/EEESquad-SmartGuard_SCDFXIBM

We are team EEE Squad. Here is my our solution, SmartGuard for problem statement 3 for the scdfxibm .

Primary LanguageDart

SmartGuard

Problem statement: Infrastructure is getting “smart”, with sensors and Internet of things (IoT) increasingly embedded in the built environment (e.g. Punggol Digital District). How might we leverage a network of smart infrastructure in the built environment to make better and more timely sense of emergency incidents (e.g. detection of fires developing, building collapses, falls, road traffic accidents etc.) and trigger early intervention measures, without the need to activate precious emergency resources?

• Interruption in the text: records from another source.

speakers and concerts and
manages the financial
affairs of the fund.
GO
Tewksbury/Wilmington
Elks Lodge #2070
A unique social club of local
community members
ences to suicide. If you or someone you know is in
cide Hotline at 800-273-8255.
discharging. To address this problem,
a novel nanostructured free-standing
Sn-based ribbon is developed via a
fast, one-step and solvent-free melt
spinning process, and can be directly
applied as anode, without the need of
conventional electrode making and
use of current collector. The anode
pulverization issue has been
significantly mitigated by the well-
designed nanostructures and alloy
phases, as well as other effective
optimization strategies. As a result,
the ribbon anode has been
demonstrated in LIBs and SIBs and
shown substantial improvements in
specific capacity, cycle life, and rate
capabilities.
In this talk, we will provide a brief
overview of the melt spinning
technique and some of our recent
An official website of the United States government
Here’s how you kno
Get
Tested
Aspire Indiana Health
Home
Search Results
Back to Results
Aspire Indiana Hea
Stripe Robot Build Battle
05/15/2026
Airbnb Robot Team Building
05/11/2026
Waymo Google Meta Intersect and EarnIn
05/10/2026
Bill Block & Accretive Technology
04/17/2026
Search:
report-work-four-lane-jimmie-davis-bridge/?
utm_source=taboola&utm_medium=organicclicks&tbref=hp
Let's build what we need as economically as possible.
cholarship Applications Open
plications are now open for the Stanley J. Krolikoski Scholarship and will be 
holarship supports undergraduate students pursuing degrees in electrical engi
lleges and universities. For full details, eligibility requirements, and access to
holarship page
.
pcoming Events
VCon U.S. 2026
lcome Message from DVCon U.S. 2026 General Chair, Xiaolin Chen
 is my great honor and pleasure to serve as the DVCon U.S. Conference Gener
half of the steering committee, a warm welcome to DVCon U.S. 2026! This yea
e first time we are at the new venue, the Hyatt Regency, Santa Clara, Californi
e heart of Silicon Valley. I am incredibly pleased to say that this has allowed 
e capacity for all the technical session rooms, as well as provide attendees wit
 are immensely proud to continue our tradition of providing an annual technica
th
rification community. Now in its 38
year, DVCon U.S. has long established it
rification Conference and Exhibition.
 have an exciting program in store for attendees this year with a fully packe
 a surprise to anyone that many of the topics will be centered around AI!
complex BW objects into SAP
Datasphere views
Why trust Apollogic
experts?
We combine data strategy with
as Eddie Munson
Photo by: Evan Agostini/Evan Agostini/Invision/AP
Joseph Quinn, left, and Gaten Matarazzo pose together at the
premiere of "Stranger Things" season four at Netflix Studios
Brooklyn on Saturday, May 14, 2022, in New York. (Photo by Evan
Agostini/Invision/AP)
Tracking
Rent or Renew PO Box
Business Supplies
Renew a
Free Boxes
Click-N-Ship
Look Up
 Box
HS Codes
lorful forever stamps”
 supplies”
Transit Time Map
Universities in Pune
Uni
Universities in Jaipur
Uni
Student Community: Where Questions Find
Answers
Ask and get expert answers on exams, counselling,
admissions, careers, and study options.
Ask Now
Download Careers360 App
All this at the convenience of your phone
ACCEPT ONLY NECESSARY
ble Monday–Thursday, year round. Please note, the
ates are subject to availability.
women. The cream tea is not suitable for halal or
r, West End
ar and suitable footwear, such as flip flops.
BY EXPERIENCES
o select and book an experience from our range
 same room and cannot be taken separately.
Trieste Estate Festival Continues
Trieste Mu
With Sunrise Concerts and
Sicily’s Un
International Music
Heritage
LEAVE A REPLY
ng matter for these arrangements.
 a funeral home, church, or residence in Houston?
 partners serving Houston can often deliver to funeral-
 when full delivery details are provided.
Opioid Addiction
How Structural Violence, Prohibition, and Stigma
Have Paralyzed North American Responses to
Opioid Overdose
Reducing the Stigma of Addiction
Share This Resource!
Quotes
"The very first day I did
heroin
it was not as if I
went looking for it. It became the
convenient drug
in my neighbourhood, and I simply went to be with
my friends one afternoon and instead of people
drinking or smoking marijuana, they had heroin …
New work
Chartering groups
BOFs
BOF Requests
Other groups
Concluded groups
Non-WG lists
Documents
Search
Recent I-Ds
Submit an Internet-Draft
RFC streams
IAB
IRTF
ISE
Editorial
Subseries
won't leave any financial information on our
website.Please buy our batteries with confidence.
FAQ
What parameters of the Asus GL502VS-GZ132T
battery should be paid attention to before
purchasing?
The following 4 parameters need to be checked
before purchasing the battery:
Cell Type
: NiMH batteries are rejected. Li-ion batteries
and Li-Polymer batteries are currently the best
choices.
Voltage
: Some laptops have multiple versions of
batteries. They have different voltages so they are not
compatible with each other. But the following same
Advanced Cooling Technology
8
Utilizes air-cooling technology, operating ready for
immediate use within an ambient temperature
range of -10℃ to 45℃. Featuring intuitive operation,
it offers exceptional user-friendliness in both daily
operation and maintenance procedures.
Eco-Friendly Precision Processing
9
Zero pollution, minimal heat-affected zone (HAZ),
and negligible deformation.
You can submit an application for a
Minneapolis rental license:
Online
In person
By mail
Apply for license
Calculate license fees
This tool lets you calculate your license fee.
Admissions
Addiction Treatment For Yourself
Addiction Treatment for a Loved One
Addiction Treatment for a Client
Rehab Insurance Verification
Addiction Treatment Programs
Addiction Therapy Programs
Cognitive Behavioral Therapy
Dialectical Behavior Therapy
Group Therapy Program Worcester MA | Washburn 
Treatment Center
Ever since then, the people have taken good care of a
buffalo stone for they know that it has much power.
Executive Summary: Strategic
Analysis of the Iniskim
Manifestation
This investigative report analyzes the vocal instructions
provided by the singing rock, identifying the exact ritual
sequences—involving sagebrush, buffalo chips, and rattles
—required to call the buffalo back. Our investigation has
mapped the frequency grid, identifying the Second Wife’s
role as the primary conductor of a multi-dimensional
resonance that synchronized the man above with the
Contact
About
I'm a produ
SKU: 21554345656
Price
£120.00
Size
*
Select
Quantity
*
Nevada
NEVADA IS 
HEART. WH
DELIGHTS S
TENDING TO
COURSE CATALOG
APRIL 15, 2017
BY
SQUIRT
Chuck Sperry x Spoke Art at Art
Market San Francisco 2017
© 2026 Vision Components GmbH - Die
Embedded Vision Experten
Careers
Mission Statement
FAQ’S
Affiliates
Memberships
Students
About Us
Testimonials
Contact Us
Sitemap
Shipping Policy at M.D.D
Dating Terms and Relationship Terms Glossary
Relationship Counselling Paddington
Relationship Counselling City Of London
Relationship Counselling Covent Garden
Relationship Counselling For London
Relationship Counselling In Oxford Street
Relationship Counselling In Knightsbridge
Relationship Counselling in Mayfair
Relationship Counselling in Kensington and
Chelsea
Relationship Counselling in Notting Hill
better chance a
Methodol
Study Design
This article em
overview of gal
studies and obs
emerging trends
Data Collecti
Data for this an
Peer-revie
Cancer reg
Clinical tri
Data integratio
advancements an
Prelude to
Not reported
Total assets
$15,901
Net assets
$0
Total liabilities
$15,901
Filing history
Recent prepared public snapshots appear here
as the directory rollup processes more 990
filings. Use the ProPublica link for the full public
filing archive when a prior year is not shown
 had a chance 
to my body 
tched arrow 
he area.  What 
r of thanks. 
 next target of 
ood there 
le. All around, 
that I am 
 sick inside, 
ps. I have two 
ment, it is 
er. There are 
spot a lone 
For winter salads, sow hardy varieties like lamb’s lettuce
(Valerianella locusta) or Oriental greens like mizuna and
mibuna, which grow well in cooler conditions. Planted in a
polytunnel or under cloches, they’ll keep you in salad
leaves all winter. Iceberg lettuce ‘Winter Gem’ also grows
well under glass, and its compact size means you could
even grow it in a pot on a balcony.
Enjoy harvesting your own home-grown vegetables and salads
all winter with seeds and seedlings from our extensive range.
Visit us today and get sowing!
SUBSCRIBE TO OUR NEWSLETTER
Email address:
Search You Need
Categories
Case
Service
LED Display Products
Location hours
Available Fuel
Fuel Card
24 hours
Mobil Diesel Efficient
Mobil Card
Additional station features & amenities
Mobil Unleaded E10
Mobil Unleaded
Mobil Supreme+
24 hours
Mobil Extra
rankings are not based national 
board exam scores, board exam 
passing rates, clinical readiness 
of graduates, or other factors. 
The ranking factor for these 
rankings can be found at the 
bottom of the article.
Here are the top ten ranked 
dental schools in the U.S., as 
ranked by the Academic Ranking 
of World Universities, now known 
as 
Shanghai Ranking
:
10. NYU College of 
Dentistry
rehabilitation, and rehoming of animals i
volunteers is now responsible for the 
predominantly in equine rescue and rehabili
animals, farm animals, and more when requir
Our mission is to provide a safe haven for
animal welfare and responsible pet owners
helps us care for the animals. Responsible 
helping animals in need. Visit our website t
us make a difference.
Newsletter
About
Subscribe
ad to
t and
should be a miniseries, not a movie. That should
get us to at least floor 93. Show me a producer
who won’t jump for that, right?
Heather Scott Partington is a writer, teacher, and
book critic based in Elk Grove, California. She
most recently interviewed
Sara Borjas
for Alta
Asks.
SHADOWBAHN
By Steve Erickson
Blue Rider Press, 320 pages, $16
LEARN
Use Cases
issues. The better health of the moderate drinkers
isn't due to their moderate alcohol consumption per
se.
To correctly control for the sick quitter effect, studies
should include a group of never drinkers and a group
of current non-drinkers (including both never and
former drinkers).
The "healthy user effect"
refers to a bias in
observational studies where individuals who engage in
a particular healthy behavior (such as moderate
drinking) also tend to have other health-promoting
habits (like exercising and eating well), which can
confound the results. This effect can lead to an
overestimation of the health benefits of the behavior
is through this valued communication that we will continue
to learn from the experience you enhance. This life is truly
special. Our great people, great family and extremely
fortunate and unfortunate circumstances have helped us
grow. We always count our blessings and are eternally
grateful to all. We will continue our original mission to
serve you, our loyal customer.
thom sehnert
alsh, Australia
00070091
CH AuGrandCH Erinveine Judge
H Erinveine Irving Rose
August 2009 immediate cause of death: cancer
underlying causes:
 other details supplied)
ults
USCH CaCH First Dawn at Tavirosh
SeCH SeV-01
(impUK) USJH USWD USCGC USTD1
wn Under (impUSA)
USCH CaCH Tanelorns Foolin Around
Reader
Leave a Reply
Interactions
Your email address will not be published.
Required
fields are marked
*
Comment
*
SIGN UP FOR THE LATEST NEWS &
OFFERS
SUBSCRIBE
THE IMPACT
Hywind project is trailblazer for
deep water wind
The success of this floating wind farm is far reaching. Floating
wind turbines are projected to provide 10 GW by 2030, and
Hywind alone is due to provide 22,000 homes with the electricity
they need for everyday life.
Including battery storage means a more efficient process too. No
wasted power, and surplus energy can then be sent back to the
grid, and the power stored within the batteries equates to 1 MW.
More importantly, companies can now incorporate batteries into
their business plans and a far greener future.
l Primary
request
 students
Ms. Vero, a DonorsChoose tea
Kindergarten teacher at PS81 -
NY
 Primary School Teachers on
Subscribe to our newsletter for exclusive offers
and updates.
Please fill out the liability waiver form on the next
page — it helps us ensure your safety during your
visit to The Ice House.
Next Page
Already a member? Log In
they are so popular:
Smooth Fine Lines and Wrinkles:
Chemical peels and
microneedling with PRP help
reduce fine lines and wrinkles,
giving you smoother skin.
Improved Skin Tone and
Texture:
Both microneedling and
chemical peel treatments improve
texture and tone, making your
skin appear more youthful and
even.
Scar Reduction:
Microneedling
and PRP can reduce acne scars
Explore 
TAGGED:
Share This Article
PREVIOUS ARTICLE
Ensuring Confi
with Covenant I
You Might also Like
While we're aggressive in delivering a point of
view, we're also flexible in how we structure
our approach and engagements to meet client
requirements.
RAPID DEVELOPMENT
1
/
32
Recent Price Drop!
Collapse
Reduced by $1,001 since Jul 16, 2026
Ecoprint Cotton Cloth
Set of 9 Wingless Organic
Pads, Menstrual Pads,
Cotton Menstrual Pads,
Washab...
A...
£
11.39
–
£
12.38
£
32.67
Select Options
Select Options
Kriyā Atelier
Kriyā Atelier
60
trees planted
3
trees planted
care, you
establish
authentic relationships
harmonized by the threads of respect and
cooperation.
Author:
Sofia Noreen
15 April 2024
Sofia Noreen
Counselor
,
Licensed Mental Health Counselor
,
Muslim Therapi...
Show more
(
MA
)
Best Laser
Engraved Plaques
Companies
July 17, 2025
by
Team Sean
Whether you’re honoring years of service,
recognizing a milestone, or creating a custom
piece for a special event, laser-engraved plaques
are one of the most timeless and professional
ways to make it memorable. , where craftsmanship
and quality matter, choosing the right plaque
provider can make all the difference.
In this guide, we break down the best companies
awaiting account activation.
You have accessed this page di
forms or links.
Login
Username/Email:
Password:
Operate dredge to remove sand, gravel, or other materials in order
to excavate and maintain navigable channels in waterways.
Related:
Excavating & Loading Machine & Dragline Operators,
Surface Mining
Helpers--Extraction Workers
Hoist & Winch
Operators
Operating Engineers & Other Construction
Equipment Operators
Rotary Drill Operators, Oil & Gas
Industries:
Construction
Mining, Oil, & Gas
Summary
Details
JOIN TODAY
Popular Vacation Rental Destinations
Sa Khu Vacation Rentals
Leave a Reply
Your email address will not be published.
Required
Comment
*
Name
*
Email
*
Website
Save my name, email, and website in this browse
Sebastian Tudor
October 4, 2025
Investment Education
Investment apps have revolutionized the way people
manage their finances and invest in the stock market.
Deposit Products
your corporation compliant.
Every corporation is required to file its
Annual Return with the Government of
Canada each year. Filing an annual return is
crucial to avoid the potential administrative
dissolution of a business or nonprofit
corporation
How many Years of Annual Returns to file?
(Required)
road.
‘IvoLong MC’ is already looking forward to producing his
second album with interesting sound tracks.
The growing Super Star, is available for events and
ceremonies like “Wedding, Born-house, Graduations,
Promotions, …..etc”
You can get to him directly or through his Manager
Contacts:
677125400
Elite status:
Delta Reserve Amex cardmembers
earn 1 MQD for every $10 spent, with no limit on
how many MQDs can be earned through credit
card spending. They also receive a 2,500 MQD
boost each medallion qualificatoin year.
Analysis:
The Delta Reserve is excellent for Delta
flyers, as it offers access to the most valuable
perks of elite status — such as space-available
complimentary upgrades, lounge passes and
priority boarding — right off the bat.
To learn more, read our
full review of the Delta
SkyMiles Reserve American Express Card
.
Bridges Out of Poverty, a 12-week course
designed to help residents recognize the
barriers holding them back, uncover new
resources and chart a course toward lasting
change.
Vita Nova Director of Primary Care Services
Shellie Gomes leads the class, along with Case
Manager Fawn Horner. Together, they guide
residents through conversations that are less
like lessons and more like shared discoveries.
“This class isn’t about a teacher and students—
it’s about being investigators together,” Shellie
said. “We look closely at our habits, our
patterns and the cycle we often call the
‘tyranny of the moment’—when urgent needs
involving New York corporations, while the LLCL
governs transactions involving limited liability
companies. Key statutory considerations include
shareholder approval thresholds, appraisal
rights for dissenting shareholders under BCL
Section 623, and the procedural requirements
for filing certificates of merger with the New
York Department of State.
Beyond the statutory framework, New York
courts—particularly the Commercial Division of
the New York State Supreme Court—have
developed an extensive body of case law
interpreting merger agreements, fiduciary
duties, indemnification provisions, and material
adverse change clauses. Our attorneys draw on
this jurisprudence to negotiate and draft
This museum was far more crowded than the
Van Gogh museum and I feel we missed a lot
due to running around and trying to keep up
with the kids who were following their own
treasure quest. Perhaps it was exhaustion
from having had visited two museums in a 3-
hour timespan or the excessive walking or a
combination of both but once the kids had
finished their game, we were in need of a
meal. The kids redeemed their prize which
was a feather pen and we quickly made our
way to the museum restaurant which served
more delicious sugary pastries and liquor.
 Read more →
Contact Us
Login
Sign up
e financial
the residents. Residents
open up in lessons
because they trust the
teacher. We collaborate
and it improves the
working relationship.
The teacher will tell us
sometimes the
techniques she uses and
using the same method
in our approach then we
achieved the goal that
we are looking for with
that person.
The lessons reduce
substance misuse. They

Our solution: SmartGuard is an all in one cloud-based AI-driven mobile application that takes data collected from sensors and IoT embedded in our community together with public reporting to predicting anomaly or potential hazard within the community. This is achieved using our state-of-the-art Machine learning algorithms to do fire and anomaly detection via public accessible data such as https://data.gov.sg/. This aim of this application is to facilitate the flow of valuable information between users to ensure that everyone is alert about potential hazard near them and hence allowing them to carry out early-stage interventions and as result prevent wastage of emergency resource.

-Anyone can download and login in the SmartGuard mobile application using their SingPass.

-Public data collected about the weather and temperature will be used to train the anomaly detection model to predict potential threat that might be caused as a result of harsh weather condition such as tree family and even fire. This will alert the user to take necessary action to avoid or prevent it.

-Public reporting is also key for mass sharing of data and incident report on potential hazards. User can report and upload images on potential hazard, fire or threats near them to alert others that are on this application to stay alert too. The computer vision model built in the application will also be able to detect on deep reporting of the incident via its fire and smoke classifier.

Youtube pitch for SmartGuard:https://www.youtube.com/watch?v=lCJu71HK6zU&feature=youtu.be

Live Demo video for the SmartGuard application: https://www.youtube.com/watch?v=1Ymmxh6YF3k&feature=youtu.be

Link to download SmartGuard app: https://drive.google.com/file/d/1dMdrhrmIjKu9gJbgrAMLKwUJNwjzxwdd/view?usp=sharing

Getting Started

This project is a starting point for a Flutter application.

Load the flutter file into your SDK, set up emulator Nexus 6 with Pie OS for ideal virtual device.

Alternativly you can download the app-release.apk and install it into your mobile application for testing.

They are two submodule consisting of the code for anomly detection and fire detection alogrithms. Please click on it to access that code.

-Fire_Image_Classifier @d10a95b

-weather-anomaly @13cd811

All ML model has be implemented into the flutter application.

<Fire_Image_Classifier> This is an image classifier model that categorize the image into 3 categories: Fire, Smoke and Normal. Its trained with more than three thousand images and using IBM Cloud Annotation image classifier which employ TensorFlow.

The model will also provide a confidence score for each category with a high accuracy.

Refer to training-log.txt for full training detail.


Model Specification:

The model is trained on temperature readings across Singapore from 2017 to 2020, utilizing the data.gov.sg API. The model utilizes an unsupervised learning method called anomaly detection. Where extreme outliers are detected to generate early alarms of a potential environmental hazard. The model can detect environmental hazards such as wildfires, flashfloods that may impede Singapore's integrity as a sovereign nation.

By taking into account 5 different modalities of weather readings which are: air temperature, rainfall, relative humidity, wind speed, wind direction. The model process this signals and warns users and SCDF lifesavers to act quickly to avoid potentially hazardous events. The model's performance is stress tested by looking at its performance across different environmental events such as the recent haze, the 2018 flash floods, and benchmarking it with the temperature readings in Australia in the recent wildfire and our model can achieve a reasonably low false positive rate.